## BRIEF:
The answer must be the data, repeated exactly.

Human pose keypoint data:
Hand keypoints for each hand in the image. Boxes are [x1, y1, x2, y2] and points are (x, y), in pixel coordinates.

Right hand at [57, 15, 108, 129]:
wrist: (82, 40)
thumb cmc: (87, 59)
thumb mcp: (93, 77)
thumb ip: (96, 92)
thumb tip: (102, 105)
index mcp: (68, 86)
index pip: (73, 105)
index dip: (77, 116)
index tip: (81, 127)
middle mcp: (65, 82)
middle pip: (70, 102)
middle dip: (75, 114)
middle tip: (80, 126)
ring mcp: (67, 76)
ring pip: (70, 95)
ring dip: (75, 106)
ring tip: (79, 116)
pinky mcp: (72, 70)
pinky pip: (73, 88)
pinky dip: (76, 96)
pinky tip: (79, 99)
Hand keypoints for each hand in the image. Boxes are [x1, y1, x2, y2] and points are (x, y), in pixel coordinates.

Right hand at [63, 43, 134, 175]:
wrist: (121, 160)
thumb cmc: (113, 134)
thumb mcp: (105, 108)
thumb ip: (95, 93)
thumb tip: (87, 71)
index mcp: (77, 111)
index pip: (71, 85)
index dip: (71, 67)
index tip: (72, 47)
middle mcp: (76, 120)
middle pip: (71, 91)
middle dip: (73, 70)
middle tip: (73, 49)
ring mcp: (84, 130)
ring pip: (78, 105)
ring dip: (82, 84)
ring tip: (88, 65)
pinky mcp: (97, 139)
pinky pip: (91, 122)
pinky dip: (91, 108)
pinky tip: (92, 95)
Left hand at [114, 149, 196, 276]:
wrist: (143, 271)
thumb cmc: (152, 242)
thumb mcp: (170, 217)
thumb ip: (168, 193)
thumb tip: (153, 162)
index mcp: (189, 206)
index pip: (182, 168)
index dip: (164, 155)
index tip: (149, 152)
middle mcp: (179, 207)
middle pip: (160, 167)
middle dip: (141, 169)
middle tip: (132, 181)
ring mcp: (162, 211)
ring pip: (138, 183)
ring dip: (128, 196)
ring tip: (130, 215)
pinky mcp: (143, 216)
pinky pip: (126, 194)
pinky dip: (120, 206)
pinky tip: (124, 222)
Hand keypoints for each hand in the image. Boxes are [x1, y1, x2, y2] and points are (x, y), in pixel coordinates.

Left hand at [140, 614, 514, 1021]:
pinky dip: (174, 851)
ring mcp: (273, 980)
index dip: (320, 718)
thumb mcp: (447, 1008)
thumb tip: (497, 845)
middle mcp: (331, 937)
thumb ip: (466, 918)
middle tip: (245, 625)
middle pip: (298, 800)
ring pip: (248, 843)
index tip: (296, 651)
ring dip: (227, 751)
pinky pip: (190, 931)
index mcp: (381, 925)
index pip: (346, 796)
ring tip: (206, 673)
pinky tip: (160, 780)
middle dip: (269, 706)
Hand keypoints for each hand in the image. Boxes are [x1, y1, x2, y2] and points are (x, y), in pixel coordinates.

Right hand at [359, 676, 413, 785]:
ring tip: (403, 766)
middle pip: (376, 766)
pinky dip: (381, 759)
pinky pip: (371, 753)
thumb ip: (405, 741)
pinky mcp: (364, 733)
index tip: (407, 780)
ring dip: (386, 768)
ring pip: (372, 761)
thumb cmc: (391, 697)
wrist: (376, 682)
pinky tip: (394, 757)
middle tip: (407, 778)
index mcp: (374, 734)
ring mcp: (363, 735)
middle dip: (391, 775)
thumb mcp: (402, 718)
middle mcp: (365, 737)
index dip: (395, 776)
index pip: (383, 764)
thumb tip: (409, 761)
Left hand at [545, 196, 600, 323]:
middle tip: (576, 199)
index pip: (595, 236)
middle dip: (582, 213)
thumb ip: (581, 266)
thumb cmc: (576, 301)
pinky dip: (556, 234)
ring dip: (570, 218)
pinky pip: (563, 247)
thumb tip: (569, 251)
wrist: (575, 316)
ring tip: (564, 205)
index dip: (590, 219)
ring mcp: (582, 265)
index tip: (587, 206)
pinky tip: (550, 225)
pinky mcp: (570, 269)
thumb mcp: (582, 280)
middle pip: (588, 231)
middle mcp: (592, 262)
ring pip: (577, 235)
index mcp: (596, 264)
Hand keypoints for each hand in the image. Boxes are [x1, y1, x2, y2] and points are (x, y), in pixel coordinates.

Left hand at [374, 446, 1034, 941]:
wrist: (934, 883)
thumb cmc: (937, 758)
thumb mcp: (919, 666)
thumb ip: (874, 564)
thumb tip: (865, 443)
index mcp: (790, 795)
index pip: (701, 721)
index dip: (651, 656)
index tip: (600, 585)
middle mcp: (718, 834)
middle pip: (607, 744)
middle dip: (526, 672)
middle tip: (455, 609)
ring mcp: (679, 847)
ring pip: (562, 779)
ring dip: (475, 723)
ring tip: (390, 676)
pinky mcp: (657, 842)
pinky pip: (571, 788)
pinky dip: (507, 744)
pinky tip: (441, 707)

## REPLY:
Hand keypoints for each hand in the image. Boxes are [x1, y1, x2, y2] and points are (x, y), in pixel coordinates.

Right hand at [57, 15, 108, 129]:
wrist: (82, 40)
thumb cmc: (87, 59)
thumb mcp: (93, 77)
thumb ip: (96, 92)
thumb tip: (102, 105)
index mcp: (68, 86)
index pip: (73, 105)
index dip: (77, 116)
index tip: (81, 127)
middle mcp: (65, 82)
middle pip: (70, 102)
middle dip: (75, 114)
middle tip: (80, 126)
ring mcp: (67, 76)
ring pip: (70, 95)
ring dip: (75, 106)
ring tip: (79, 116)
pinky mcp: (72, 70)
pinky pip: (73, 88)
pinky dip: (76, 96)
pinky tip: (79, 99)
Hand keypoints for each hand in the image. Boxes are [x1, y1, x2, y2] and points are (x, y), in pixel coordinates.

Right hand at [63, 43, 134, 175]:
wrist: (121, 160)
thumb cmc: (113, 134)
thumb mcp: (105, 108)
thumb ip: (95, 93)
thumb tip: (87, 71)
index mcp: (77, 111)
index pip: (71, 85)
index dip: (71, 67)
index tip: (72, 47)
middle mcp: (76, 120)
middle pip: (71, 91)
middle dip: (73, 70)
middle tip: (73, 49)
ring mcp: (84, 130)
ring pip: (78, 105)
ring dip: (82, 84)
ring tip: (88, 65)
pinky mcp: (97, 139)
pinky pip: (91, 122)
pinky dip: (91, 108)
pinky tip: (92, 95)
Left hand at [114, 149, 196, 276]:
wrist: (143, 271)
thumb cmc: (152, 242)
thumb mcp: (170, 217)
thumb ip: (168, 193)
thumb tip: (153, 162)
index mcp: (189, 206)
index pip: (182, 168)
index dip: (164, 155)
index tip: (149, 152)
middle mcp: (179, 207)
middle pip: (160, 167)
middle dip: (141, 169)
middle tip: (132, 181)
ring mcp: (162, 211)
ring pip: (138, 183)
ring dip: (128, 196)
ring tip: (130, 215)
pinky mcp: (143, 216)
pinky pip: (126, 194)
pinky dip: (120, 206)
pinky tip: (124, 222)
Hand keypoints for each hand in the image. Boxes are [x1, y1, x2, y2] and points are (x, y), in pixel coordinates.

Left hand at [140, 614, 514, 1021]:
pinky dip: (174, 851)
ring mcp: (273, 980)
index dip: (320, 718)
thumb mcp: (447, 1008)
thumb tip: (497, 845)
middle mcp: (331, 937)
thumb ip: (466, 918)
middle tip: (245, 625)
middle pip: (298, 800)
ring pip: (248, 843)
index tip: (296, 651)
ring dip: (227, 751)
pinky pip: (190, 931)
index mcp: (381, 925)
index pip: (346, 796)
ring tip: (206, 673)
pinky tip: (160, 780)
middle dip: (269, 706)
Hand keypoints for each hand in the image. Boxes are [x1, y1, x2, y2] and points are (x, y), in pixel coordinates.

Right hand at [359, 676, 413, 785]:
ring tip: (403, 766)
middle pip: (376, 766)
pinky dip: (381, 759)
pinky pip: (371, 753)
thumb ip: (405, 741)
pinky mcp: (364, 733)
index tip: (407, 780)
ring dip: (386, 768)
ring pip: (372, 761)
thumb cmc: (391, 697)
wrist: (376, 682)
pinky tip: (394, 757)
middle tip: (407, 778)
index mcp: (374, 734)
ring mcp: (363, 735)
middle dip: (391, 775)
thumb mcp: (402, 718)
middle mcp: (365, 737)
index dip: (395, 776)
index pip: (383, 764)
thumb tip: (409, 761)
Left hand at [545, 196, 600, 323]:
middle tip: (576, 199)
index pip: (595, 236)
middle dip: (582, 213)
thumb ip: (581, 266)
thumb cmc: (576, 301)
pinky dip: (556, 234)
ring dip: (570, 218)
pinky pip: (563, 247)
thumb tip: (569, 251)
wrist: (575, 316)
ring tip: (564, 205)
index dip: (590, 219)
ring mcp: (582, 265)
index tip: (587, 206)
pinky tip: (550, 225)
pinky mcp: (570, 269)
thumb mcp: (582, 280)
middle pip: (588, 231)
middle mcp: (592, 262)
ring pip: (577, 235)
index mcp: (596, 264)
Hand keypoints for each hand in the image. Boxes are [x1, y1, x2, y2] and points are (x, y), in pixel coordinates.

Left hand at [374, 446, 1034, 941]:
wrist: (934, 883)
thumb cmc: (937, 758)
thumb mcp: (919, 666)
thumb ip: (874, 564)
thumb tip: (865, 443)
index mcp: (790, 795)
index pip: (701, 721)
index dip: (651, 656)
index tip: (600, 585)
middle mcp: (718, 834)
middle pip: (607, 744)
middle dip: (526, 672)
middle tip: (455, 609)
ring mcp: (679, 847)
ring pip: (562, 779)
ring dip: (475, 723)
ring tip: (390, 676)
pinky mcp: (657, 842)
pinky pip: (571, 788)
pinky dip: (507, 744)
pinky tip: (441, 707)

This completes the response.